Evolution majeure du droit de la preuve en matière prud’homale

16 décembre 2022 | Droit du travail

En matière prud’homale, la Chambre sociale avait posé un principe général de loyauté de la preuve, ayant pour effet d’écarter des débats un moyen de preuve illicite.

Ainsi pouvait être rejeté des débats une preuve résultant d’un système de vidéosurveillance, non porté à la connaissance des salariés, ou encore non déclaré à la CNIL.

Or, depuis 2020, la Cour de cassation a considérablement infléchi sa position en considérant qu’un moyen de preuve déloyal et illicite pouvait être valablement versé aux débats.

Pour ce faire, le juge doit désormais opérer un contrôle de proportionnalité, consistant à mettre en balance le droit à la preuve de l’employeur ou du salarié et les droits et libertés fondamentaux en présence.

 Ont ainsi été admis comme moyen de preuve sur ce fondement :

    • des extraits de vidéosurveillance n’ayant pas fait l’objet d’une consultation des représentants du personnel (Cass. soc. 10 novembre 2021, n°20-12.263) ;
    • un post facebook privé (Cass. Soc. 30 septembre 2020 n°17-19.523)
    • un système de badgeage n’ayant pas été déclaré à la Cnil (régime antérieur au RGPD) (CA Versailles, 3 juin 2021, n°18/01905) ;
    • une conversation enregistrée par un salarié à l’insu de son employeur (CA Bourges 26 mars 2021, n°19/01169), etc…
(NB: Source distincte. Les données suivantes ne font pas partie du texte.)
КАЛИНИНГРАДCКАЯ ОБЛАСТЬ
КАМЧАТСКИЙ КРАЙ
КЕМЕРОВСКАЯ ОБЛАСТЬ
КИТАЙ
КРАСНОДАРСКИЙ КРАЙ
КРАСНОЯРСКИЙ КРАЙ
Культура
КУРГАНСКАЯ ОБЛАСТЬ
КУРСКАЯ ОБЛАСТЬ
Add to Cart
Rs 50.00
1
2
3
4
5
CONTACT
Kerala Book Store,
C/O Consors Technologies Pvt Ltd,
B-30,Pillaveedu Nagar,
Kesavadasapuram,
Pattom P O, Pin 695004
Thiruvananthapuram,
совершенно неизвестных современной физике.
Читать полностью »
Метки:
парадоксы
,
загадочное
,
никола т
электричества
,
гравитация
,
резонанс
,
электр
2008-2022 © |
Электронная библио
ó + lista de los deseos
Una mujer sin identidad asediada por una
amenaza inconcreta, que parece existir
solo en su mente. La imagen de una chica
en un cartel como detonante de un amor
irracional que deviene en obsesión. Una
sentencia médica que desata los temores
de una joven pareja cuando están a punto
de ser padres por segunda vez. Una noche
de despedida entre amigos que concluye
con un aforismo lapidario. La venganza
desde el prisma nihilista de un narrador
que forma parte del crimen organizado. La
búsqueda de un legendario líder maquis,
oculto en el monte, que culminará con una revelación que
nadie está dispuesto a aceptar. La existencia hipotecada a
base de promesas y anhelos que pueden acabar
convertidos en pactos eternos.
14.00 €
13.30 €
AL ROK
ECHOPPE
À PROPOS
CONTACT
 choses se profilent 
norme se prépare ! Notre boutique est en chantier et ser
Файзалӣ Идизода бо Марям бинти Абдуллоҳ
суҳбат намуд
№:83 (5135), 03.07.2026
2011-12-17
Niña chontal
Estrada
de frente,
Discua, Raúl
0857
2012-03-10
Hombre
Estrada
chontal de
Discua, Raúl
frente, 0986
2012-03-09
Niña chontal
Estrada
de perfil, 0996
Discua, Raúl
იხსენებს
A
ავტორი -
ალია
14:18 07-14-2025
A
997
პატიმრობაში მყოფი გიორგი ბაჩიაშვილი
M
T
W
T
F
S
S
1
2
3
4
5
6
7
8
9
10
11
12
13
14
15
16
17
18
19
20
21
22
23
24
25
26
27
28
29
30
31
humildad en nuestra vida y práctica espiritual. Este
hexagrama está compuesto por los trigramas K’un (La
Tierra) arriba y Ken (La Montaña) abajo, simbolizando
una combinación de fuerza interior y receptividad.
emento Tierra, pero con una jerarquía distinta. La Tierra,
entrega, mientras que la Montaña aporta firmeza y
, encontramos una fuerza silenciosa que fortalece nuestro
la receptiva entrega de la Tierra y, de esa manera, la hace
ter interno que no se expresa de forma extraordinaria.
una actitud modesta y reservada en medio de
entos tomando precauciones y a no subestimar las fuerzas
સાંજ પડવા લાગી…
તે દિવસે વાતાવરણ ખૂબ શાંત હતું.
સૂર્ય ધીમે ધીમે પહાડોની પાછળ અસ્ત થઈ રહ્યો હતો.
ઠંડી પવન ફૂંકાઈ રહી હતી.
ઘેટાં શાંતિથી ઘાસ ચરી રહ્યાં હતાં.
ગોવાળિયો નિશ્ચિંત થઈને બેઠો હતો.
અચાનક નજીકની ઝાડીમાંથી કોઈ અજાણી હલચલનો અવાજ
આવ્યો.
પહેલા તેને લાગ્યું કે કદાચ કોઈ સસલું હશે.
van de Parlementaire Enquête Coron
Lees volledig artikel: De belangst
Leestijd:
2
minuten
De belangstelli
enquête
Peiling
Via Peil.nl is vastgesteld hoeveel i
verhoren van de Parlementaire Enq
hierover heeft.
Dans toutes ces décisions la logique est la suivante : le juge est invité à rechercher si la preuve illicite a porté atteinte au caractère équitable de la procédure dans son ensemble, en mettant en balance le droit au respect de la vie personnelle (ou un autre droit fondamental) et le droit à la preuve, lequel peut justifier la production d’éléments portant atteinte à la vie personnelle (ou un autre droit fondamental) à la condition que cette production soit indispensable à l’exercice de ce droit et que l’atteinte soit strictement proportionnée au but poursuivi.

La Cour doit ainsi suivre une appréhension méthodique du contrôle de proportionnalité, qui consiste désormais à :

    1. Déterminer si la preuve est loyale
    2. Identifier les droits en opposition
    3. Déterminer si le droit à la preuve justifie une atteinte à l’autre droit fondamental auquel il s’oppose.

Autrement dit, si la production de la preuve illicite est indispensable à l’exercice du droit à la preuve et que l’atteinte est proportionnée au but poursuivi, elle devient recevable.